**Exercise prompt**
Scan the material for the word "with", and copy each line where it shows up.

**Data excerpt**

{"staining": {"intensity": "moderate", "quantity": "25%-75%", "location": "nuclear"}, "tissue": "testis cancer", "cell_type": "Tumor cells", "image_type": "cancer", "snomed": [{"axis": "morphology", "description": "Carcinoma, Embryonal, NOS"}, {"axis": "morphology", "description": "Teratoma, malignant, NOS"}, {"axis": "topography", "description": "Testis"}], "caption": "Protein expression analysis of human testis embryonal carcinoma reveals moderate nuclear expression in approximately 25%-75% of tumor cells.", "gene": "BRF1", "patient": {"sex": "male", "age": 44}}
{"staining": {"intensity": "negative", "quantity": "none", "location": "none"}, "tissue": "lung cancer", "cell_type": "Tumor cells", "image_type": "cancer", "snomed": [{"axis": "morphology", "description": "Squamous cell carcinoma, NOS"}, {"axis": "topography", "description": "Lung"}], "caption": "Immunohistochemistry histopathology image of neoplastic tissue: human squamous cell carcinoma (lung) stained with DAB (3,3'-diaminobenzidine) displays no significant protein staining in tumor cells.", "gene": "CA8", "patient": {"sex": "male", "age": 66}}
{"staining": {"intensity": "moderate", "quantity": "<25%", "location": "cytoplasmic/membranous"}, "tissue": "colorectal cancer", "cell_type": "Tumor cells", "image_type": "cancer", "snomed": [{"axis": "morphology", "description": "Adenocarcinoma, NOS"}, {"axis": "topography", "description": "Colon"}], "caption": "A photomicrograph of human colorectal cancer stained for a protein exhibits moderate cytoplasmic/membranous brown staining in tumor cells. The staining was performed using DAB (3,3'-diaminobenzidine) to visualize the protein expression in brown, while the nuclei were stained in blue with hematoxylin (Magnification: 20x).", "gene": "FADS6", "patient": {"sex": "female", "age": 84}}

**Output of the exercise**
{"staining": {"intensity": "negative", "quantity": "none", "location": "none"}, "tissue": "lung cancer", "cell_type": "Tumor cells", "image_type": "cancer", "snomed": [{"axis": "morphology", "description": "Squamous cell carcinoma, NOS"}, {"axis": "topography", "description": "Lung"}], "caption": "Immunohistochemistry histopathology image of neoplastic tissue: human squamous cell carcinoma (lung) stained with DAB (3,3'-diaminobenzidine) displays no significant protein staining in tumor cells.", "gene": "CA8", "patient": {"sex": "male", "age": 66}}
{"staining": {"intensity": "moderate", "quantity": "<25%", "location": "cytoplasmic/membranous"}, "tissue": "colorectal cancer", "cell_type": "Tumor cells", "image_type": "cancer", "snomed": [{"axis": "morphology", "description": "Adenocarcinoma, NOS"}, {"axis": "topography", "description": "Colon"}], "caption": "A photomicrograph of human colorectal cancer stained for a protein exhibits moderate cytoplasmic/membranous brown staining in tumor cells. The staining was performed using DAB (3,3'-diaminobenzidine) to visualize the protein expression in brown, while the nuclei were stained in blue with hematoxylin (Magnification: 20x).", "gene": "FADS6", "patient": {"sex": "female", "age": 84}}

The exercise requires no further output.